## ABOUT THIS EXERCISE
The required output consists solely of the lines from the line containing "ring mcp: (346, 240)" through the end of the records, copied exactly.
___
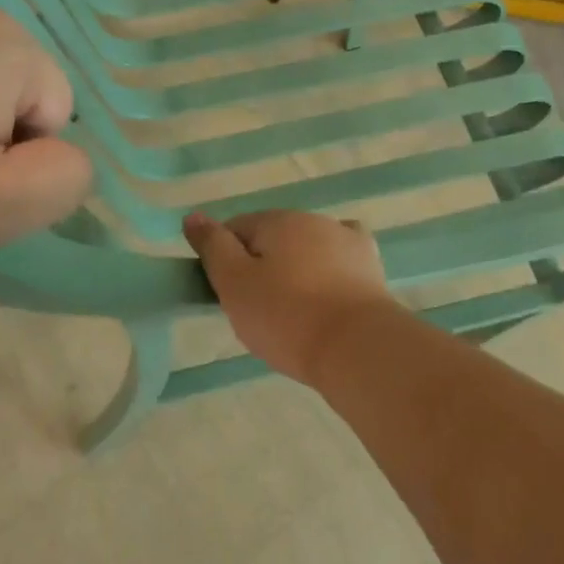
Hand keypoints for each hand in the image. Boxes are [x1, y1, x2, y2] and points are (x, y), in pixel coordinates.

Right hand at [183, 209, 397, 382]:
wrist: (357, 347)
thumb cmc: (286, 317)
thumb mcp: (234, 283)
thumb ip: (213, 246)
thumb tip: (193, 216)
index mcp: (276, 220)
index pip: (235, 229)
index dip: (225, 260)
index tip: (228, 295)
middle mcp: (311, 219)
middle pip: (272, 238)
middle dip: (261, 265)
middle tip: (258, 310)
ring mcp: (346, 240)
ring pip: (306, 247)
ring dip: (296, 269)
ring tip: (295, 313)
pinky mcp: (370, 265)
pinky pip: (341, 258)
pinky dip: (330, 269)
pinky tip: (330, 291)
___
## ANSWER SPACE
ring mcp: (346, 240)
ring pip: (306, 247)
ring dip: (296, 269)
ring tip: (295, 313)
pinky mcp: (370, 265)
pinky pip: (341, 258)
pinky dip: (330, 269)
pinky tip: (330, 291)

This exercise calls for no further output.